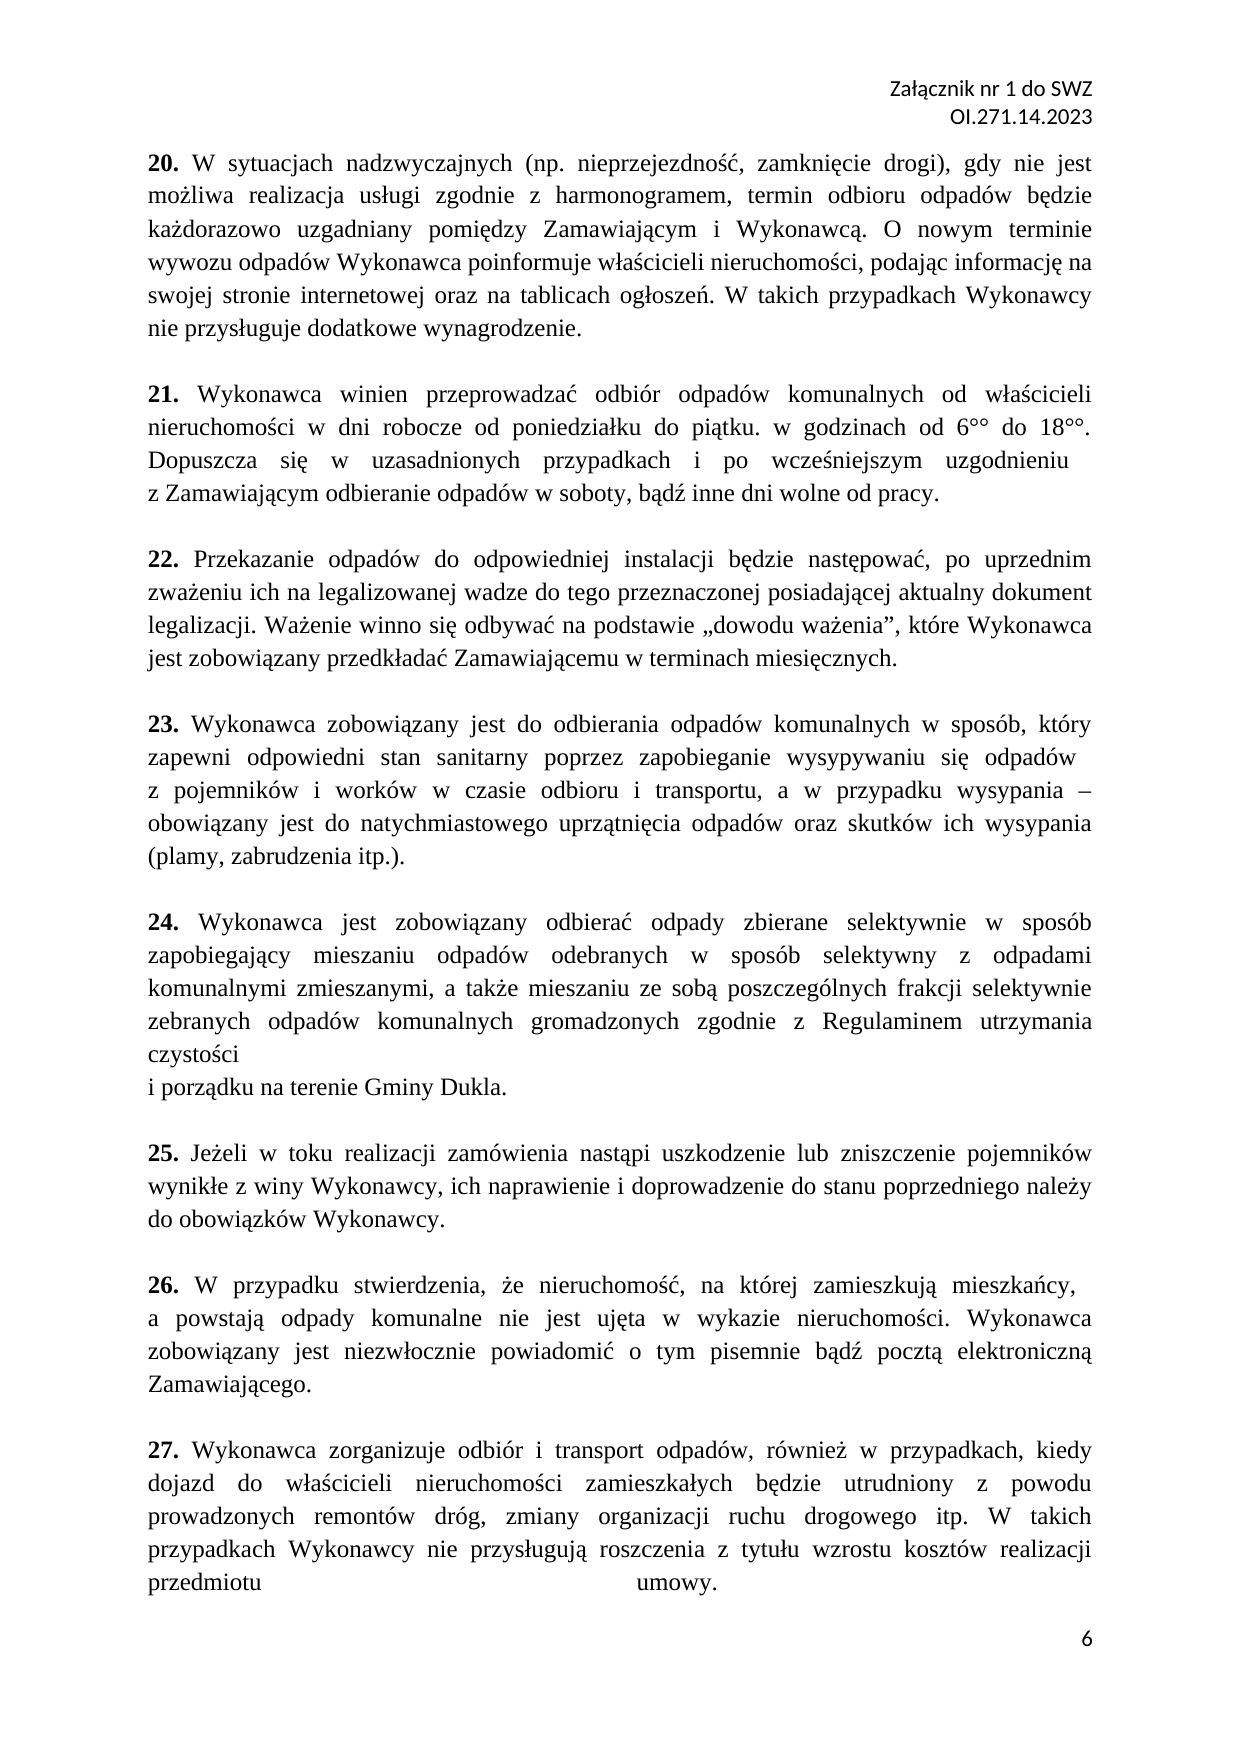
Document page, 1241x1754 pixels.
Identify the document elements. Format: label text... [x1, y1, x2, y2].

text 22. Przekazanie odpadów do odpowiedniej instalacji będzie następować, po uprzednim zważeniu ich na legalizowanej wadze do tego przeznaczonej posiadającej aktualny dokument legalizacji. Ważenie winno się odbywać na podstawie „dowodu ważenia”, które Wykonawca jest zobowiązany przedkładać Zamawiającemu w terminach miesięcznych. [148, 544, 1093, 672]
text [148, 1435, 1093, 1596]
text 26. W przypadku stwierdzenia, że nieruchomość, na której zamieszkują mieszkańcy, a powstają odpady komunalne nie jest ujęta w wykazie nieruchomości. Wykonawca zobowiązany jest niezwłocznie powiadomić o tym pisemnie bądź pocztą elektroniczną Zamawiającego. [148, 1270, 1093, 1398]
text 20. W sytuacjach nadzwyczajnych (np. nieprzejezdność, zamknięcie drogi), gdy nie jest możliwa realizacja usługi zgodnie z harmonogramem, termin odbioru odpadów będzie każdorazowo uzgadniany pomiędzy Zamawiającym i Wykonawcą. O nowym terminie wywozu odpadów Wykonawca poinformuje właścicieli nieruchomości, podając informację na swojej stronie internetowej oraz na tablicach ogłoszeń. W takich przypadkach Wykonawcy nie przysługuje dodatkowe wynagrodzenie. [148, 148, 1093, 341]
text 21. Wykonawca winien przeprowadzać odbiór odpadów komunalnych od właścicieli nieruchomości w dni robocze od poniedziałku do piątku. w godzinach od 6°° do 18°°. Dopuszcza się w uzasadnionych przypadkach i po wcześniejszym uzgodnieniu z Zamawiającym odbieranie odpadów w soboty, bądź inne dni wolne od pracy. [148, 379, 1093, 507]
text 24. Wykonawca jest zobowiązany odbierać odpady zbierane selektywnie w sposób zapobiegający mieszaniu odpadów odebranych w sposób selektywny z odpadami komunalnymi zmieszanymi, a także mieszaniu ze sobą poszczególnych frakcji selektywnie zebranych odpadów komunalnych gromadzonych zgodnie z Regulaminem utrzymania czystości i porządku na terenie Gminy Dukla. [148, 907, 1093, 1101]
text 25. Jeżeli w toku realizacji zamówienia nastąpi uszkodzenie lub zniszczenie pojemników wynikłe z winy Wykonawcy, ich naprawienie i doprowadzenie do stanu poprzedniego należy do obowiązków Wykonawcy. [148, 1138, 1093, 1233]
text 23. Wykonawca zobowiązany jest do odbierania odpadów komunalnych w sposób, który zapewni odpowiedni stan sanitarny poprzez zapobieganie wysypywaniu się odpadów z pojemników i worków w czasie odbioru i transportu, a w przypadku wysypania – obowiązany jest do natychmiastowego uprzątnięcia odpadów oraz skutków ich wysypania (plamy, zabrudzenia itp.). [148, 709, 1093, 870]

= = =

Problem statement> When a line in the material contains the string "bądź", copy that line.

Output>
text 26. W przypadku stwierdzenia, że nieruchomość, na której zamieszkują mieszkańcy, a powstają odpady komunalne nie jest ujęta w wykazie nieruchomości. Wykonawca zobowiązany jest niezwłocznie powiadomić o tym pisemnie bądź pocztą elektroniczną Zamawiającego. [148, 1270, 1093, 1398]
text 21. Wykonawca winien przeprowadzać odbiór odpadów komunalnych od właścicieli nieruchomości w dni robocze od poniedziałku do piątku. w godzinach od 6°° do 18°°. Dopuszcza się w uzasadnionych przypadkach i po wcześniejszym uzgodnieniu z Zamawiającym odbieranie odpadów w soboty, bądź inne dni wolne od pracy. [148, 379, 1093, 507]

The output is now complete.